#### Instructions to follow:
From the listing below, count the lines that contain the string "Joffre", then state only that number.

Segment Open

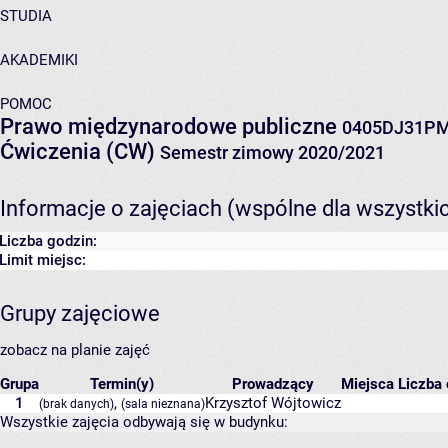
STUDIA
AKADEMIKI
POMOC
Prawo międzynarodowe publiczne
0405DJ31PM
Ćwiczenia (CW)
Semestr zimowy 2020/2021
Informacje o zajęciach (wspólne dla wszystki
Liczba godzin:
Limit miejsc:
Grupy zajęciowe
zobacz na planie zajęć
Grupa
Termin(y)
Prowadzący
Miejsca
Liczba 
1
,
Krzysztof Wójtowicz
(brak danych)
(sala nieznana)
Wszystkie zajęcia odbywają się w budynku:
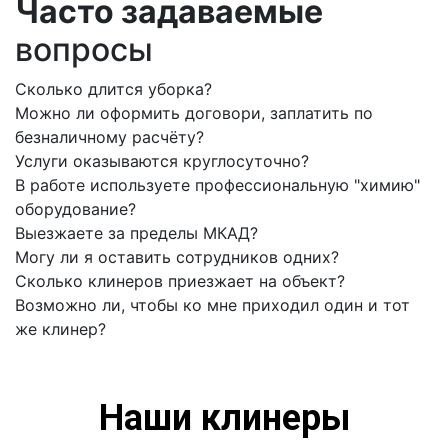
Часто задаваемые
вопросы
Сколько длится уборка?
Можно ли оформить договори, заплатить по
безналичному расчёту?
Услуги оказываются круглосуточно?
В работе используете профессиональную "химию"
оборудование?
Выезжаете за пределы МКАД?
Могу ли я оставить сотрудников одних?
Сколько клинеров приезжает на объект?
Возможно ли, чтобы ко мне приходил один и тот
же клинер?
Наши клинеры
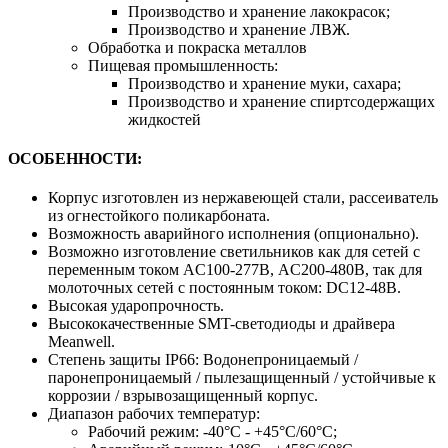
Производство и хранение лакокрасок;
Производство и хранение ЛВЖ.
Обработка и покраска металлов
Пищевая промышленность:
Производство и хранение муки, сахара;
Производство и хранение спиртсодержащих
жидкостей
ОСОБЕННОСТИ:
Корпус изготовлен из нержавеющей стали, рассеиватель
из огнестойкого поликарбоната.
Возможность аварийного исполнения (опционально).
Возможно изготовление светильников как для сетей с
переменным током AC100-277В, AС200-480В, так для
молоточных сетей с постоянным током: DC12-48В.
Высокая ударопрочность.
Высококачественные SMT-светодиоды и драйвера
Meanwell.
Степень защиты IP66: Водонепроницаемый /
паронепроницаемый / пылезащищенный / устойчивые к
коррозии / взрывозащищенный корпус.
Диапазон рабочих температур:
Рабочий режим: -40°C - +45°C/60°C;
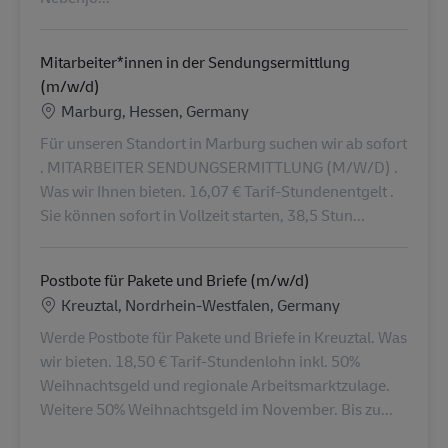
Mitarbeiter*innen in der Sendungsermittlung
(m/w/d)
Location
Marburg, Hessen, Germany
Für unseren Standort in Marburg suchen wir ab sofort
. MITARBEITER SENDUNGSERMITTLUNG (M/W/D) .
Was wir Ihnen bieten. 16,07 € Tarif-Stundenentgelt .
Sie können sofort in Vollzeit starten, 38,5 Stun...
Postbote für Pakete und Briefe (m/w/d)
Location
Kreuztal, Nordrhein-Westfalen, Germany
Werde Postbote für Pakete und Briefe in Kreuztal. Was
wir bieten. 18,50 € Tarif-Stundenlohn inkl. 50%
Weihnachtsgeld und regionale Arbeitsmarktzulage.
Weitere 50% Weihnachtsgeld im November. Bis zu...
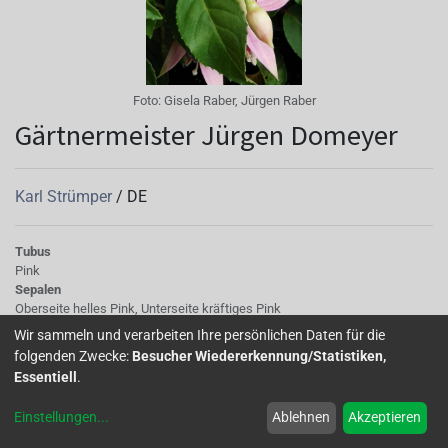
Foto:
Gisela Raber, Jürgen Raber
Gärtnermeister Jürgen Domeyer
Karl Strümper
/
DE
Tubus
Pink
Sepalen
Oberseite helles Pink, Unterseite kräftiges Pink
Korolle/Petalen
Wir sammeln und verarbeiten Ihre persönlichen Daten für die
leuchtend lila
folgenden Zwecke:
Besucher Wiedererkennung/Statistiken,
Staubgefäße
Essentiell
.
Pink
Stempel
Einstellungen
...
Ablehnen
Akzeptieren
dunkles Pink
Laub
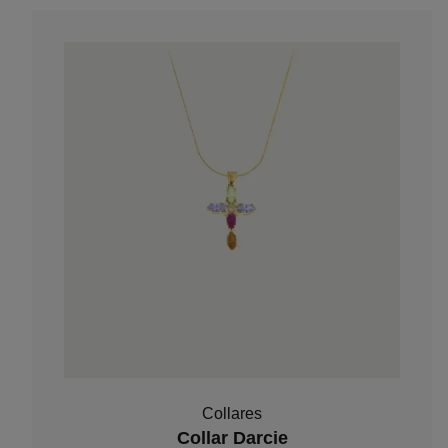
Collares
Collar Darcie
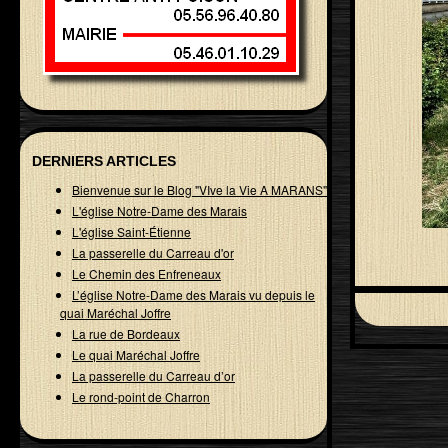
DERNIERS ARTICLES
Bienvenue sur le Blog "VIve la Vie A MARANS"
L'église Notre-Dame des Marais
L'église Saint-Étienne
La passerelle du Carreau d'or
Le Chemin des Enfreneaux
L’église Notre-Dame des Marais vu depuis le
quai Maréchal Joffre
La rue de Bordeaux
Le quai Maréchal Joffre
La passerelle du Carreau d’or
Le rond-point de Charron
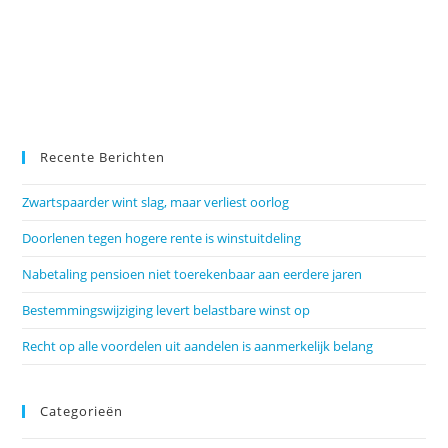
Recente Berichten
Zwartspaarder wint slag, maar verliest oorlog
Doorlenen tegen hogere rente is winstuitdeling
Nabetaling pensioen niet toerekenbaar aan eerdere jaren
Bestemmingswijziging levert belastbare winst op
Recht op alle voordelen uit aandelen is aanmerkelijk belang
Categorieën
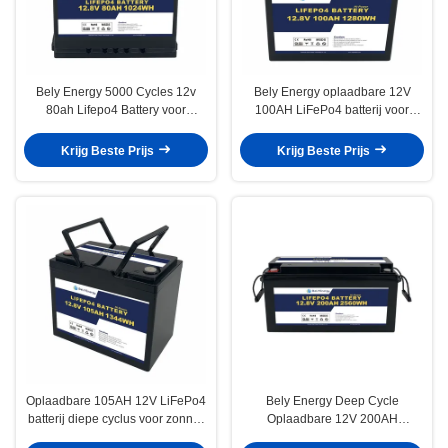
Bely Energy 5000 Cycles 12v
Bely Energy oplaadbare 12V
80ah Lifepo4 Battery voor
100AH LiFePo4 batterij voor
huishoudelijke apparatuur
communicatie station RV
Onderzeese boten
Krijg Beste Prijs
Krijg Beste Prijs
Oplaadbare 105AH 12V LiFePo4
Bely Energy Deep Cycle
batterij diepe cyclus voor zonne-
Oplaadbare 12V 200AH
energiesysteem UPS
Lithiumbatterij Voor Huishoudelijk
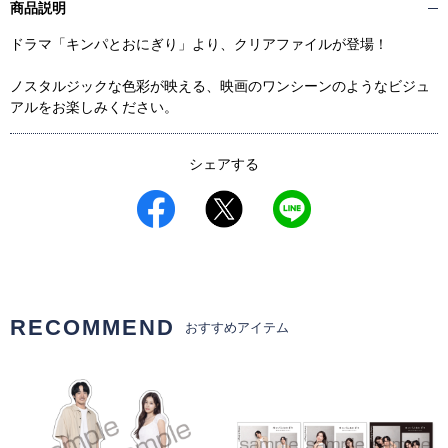
商品説明
ドラマ「キンパとおにぎり」より、クリアファイルが登場！
ノスタルジックな色彩が映える、映画のワンシーンのようなビジュ
アルをお楽しみください。
シェアする
RECOMMEND
おすすめアイテム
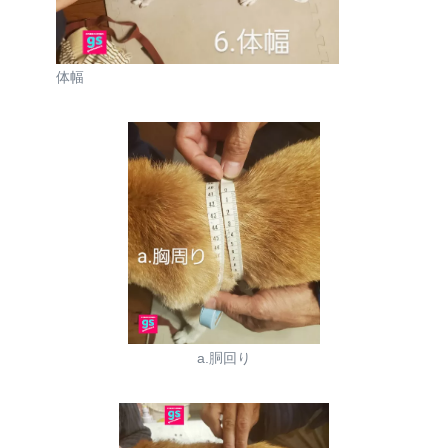
体幅
a.胴回り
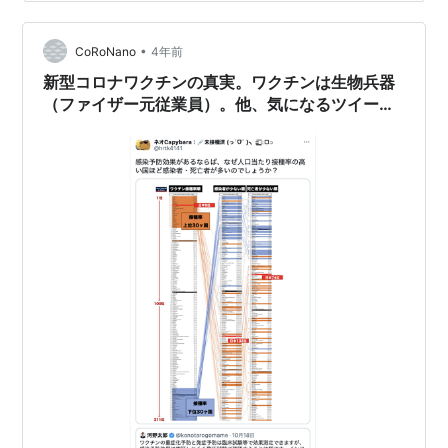
殖スイッチが入るそうです。 Ct40 さんのニコニコ動画
を掲載させていただきます。 * 「 ターボがん ワクチン !?
」 宮沢孝之 京都大学医生物学研究所附属感染…
•
CoRoNano
4年前
新型コロナワクチンの真実。ワクチンは生物兵器
（ファイザー元従業員）。他、気になるツイート
を掲載。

Segment Closed

#### Exercise solution:
2